* [TASK INSTRUCTIONS]:
Copy the lines of the data below exactly, starting at the first and stopping after the line that contains "domizbrusa-9x12spb.ru"; include no pictures.

* [GIVEN DATA]:
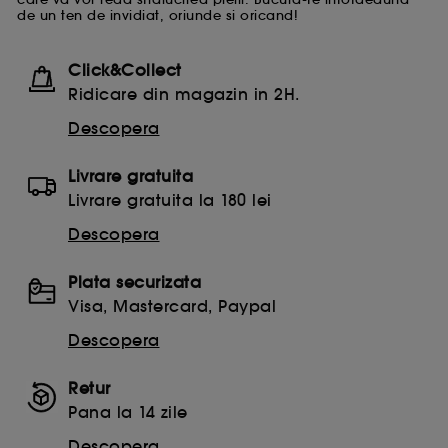
de un ten de invidiat, oriunde si oricand!
Click&Collect
Ridicare din magazin in 2H.
Descopera
Livrare gratuita
Livrare gratuita la 180 lei
Descopera
Plata securizata
Visa, Mastercard, Paypal
Descopera
Retur
Pana la 14 zile
Descopera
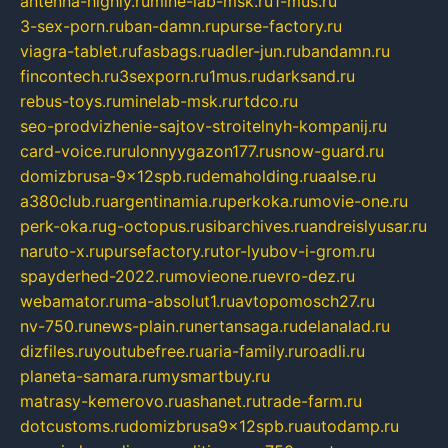
antenna-highly.ru
mine-lab-msk.ru
1-mus.ru
3-sex-porn.ru
ban-damn.ru
purse-factory.ru
viagra-tablet.ru
fasbags.ru
adler-jun.ru
bandamn.ru
fincontech.ru
3sexporn.ru
1mus.ru
darksand.ru
rebus-toys.ru
minelab-msk.ru
rtdco.ru
seo-prodvizhenie-sajtov-stroitelnyh-kompanij.ru
card-voice.ru
rulonnyygazon177.ru
snow-guard.ru
domizbrusa-9x12spb.ru
demaholding.ru
aalse.ru
a380club.ru
argentinamia.ru
perkoka.ru
movie-one.ru
perk-oka.ru
g-octopus.ru
sibarchives.ru
andreislyusar.ru
naruto-x.ru
pursefactory.ru
tor-lyubov-i-grom.ru
spayderhed-2022.ru
movieone.ru
evro-dez.ru
webamator.ru
ma-absolut1.ru
avtopomosch27.ru
nv-750.ru
news-plain.ru
nertansaga.ru
delanalad.ru
dizfiles.ru
youtubefree.ru
aria-family.ru
roadli.ru
planeta-samara.ru
mysmartbuy.ru
matrasy-kemerovo.ru
ashanet.ru
trade-farm.ru
dotcustoms.ru
domizbrusa9x12spb.ru
autodamp.ru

* [EXERCISE SOLUTION]:
de un ten de invidiat, oriunde si oricand!
Click&Collect
Ridicare din magazin in 2H.
Descopera
Livrare gratuita
Livrare gratuita la 180 lei
Descopera
Plata securizata
Visa, Mastercard, Paypal
Descopera
Retur
Pana la 14 zile
Descopera
antenna-highly.ru
mine-lab-msk.ru
1-mus.ru
3-sex-porn.ru
ban-damn.ru
purse-factory.ru
viagra-tablet.ru
fasbags.ru
adler-jun.ru
bandamn.ru
fincontech.ru
3sexporn.ru
1mus.ru
darksand.ru
rebus-toys.ru
minelab-msk.ru
rtdco.ru
seo-prodvizhenie-sajtov-stroitelnyh-kompanij.ru
card-voice.ru
rulonnyygazon177.ru
snow-guard.ru
domizbrusa-9x12spb.ru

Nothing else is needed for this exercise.